Babis, der laut der Finanzzeitung „Euro“ der sechstreichste Tscheche ist, gehört zu den 35 amtierenden und früheren Staats- und Regierungschefs weltweit, die vergangenen Sonntag in den Enthüllungen zu undurchsichtigen Geschäften mit Briefkastenfirmen genannt werden. Das internationale Journalistennetzwerk ICIJ berichtete, Babis habe 15 Millionen Euro aus Offshore-Firmen verwendet, um im Jahr 2009 ein Landschloss in Südfrankreich zu kaufen. Babis sieht in den Anschuldigungen eine Verleumdungskampagne gegen ihn und seine populistische Bewegung ANO (Ja).

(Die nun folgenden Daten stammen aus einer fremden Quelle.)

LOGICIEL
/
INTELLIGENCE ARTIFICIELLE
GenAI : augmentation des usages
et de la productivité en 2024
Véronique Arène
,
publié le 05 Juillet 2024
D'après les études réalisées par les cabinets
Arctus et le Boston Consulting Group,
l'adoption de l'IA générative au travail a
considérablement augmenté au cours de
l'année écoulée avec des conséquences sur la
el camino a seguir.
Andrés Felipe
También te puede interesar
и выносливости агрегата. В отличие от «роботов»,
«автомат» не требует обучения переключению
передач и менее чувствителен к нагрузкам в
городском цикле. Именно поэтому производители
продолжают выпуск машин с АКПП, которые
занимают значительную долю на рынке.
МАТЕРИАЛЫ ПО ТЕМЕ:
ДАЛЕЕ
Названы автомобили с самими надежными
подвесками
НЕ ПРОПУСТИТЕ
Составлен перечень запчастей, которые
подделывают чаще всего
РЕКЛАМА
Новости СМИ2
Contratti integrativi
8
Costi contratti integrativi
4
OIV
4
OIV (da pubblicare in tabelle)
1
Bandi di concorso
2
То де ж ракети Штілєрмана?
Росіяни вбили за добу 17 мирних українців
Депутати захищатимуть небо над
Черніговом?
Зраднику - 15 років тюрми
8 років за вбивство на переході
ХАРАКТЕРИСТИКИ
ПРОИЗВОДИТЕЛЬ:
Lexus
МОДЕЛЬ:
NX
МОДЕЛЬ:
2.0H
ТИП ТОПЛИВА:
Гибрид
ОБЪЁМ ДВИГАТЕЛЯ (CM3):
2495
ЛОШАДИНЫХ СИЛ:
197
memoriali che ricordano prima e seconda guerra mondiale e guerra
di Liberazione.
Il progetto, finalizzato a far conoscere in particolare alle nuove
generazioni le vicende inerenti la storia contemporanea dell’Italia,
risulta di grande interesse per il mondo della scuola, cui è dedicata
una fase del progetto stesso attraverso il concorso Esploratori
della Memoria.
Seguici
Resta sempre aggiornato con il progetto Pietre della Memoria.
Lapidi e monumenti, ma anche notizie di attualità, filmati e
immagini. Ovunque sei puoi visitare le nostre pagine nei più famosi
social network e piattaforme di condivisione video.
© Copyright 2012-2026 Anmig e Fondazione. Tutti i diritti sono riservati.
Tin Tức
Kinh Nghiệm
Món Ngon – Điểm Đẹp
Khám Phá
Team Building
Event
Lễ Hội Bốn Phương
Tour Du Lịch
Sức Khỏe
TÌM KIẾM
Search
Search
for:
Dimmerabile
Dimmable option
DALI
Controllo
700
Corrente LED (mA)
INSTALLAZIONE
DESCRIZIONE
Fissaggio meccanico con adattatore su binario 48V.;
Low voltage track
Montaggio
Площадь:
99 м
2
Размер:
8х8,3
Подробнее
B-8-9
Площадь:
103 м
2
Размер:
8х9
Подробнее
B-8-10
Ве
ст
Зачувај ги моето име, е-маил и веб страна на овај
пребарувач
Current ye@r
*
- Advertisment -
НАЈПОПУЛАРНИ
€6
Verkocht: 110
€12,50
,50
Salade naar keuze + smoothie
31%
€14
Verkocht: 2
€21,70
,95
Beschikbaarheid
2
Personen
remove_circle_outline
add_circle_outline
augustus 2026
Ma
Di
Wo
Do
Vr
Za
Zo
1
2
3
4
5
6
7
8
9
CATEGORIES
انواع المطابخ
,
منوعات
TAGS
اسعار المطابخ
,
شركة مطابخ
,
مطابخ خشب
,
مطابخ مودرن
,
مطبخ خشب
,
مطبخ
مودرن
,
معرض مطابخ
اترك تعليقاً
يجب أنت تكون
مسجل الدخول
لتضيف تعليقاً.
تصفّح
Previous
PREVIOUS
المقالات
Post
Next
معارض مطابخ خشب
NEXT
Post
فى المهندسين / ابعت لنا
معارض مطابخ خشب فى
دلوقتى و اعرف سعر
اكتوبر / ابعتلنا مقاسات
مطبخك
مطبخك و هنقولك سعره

ANO könnte wieder stärkste Kraft werden

Ungeachtet dieser Vorzeichen trauen Beobachter der ANO durchaus zu, aus der Wahl zum Abgeordnetenhaus als stärkste Kraft hervorzugehen. „Babis‘ Hardliner-Wähler werden seine Erklärungen akzeptieren, so dass sein Wahlergebnis nicht in Gefahr ist“, sagte etwa Josef Mlejnek, Politologe an der Karls-Universität in Prag.

Menschen in Corona-Quarantäne konnten schon am Mittwoch in sogenannten Drive-in-Wahllokalen abstimmen

Entscheiden könnten die Wahl letztendlich die strukturschwachen Randregionen Tschechiens. Letzte Umfragen sahen zwar Babis als Favoriten – doch es könnte auch knapp werden. Der Agentur Kantar zufolge würde die ANO auf 24,5 Prozent der Stimmen kommen. Die konservative Gruppierung Spolu (Gemeinsam) liegt mit 23 Prozent und das Bündnis aus Piraten- und Bürgermeisterpartei mit 20,5 Prozent nicht weit entfernt.

Gegen Piraten und Bürgermeister schlug Babis besonders aggressive Töne an. Sie eiferten für ein „muslimisches Europa“ und wollten Migranten in Wohnungen und Datschen zwangseinquartieren, behauptete der 67-Jährige.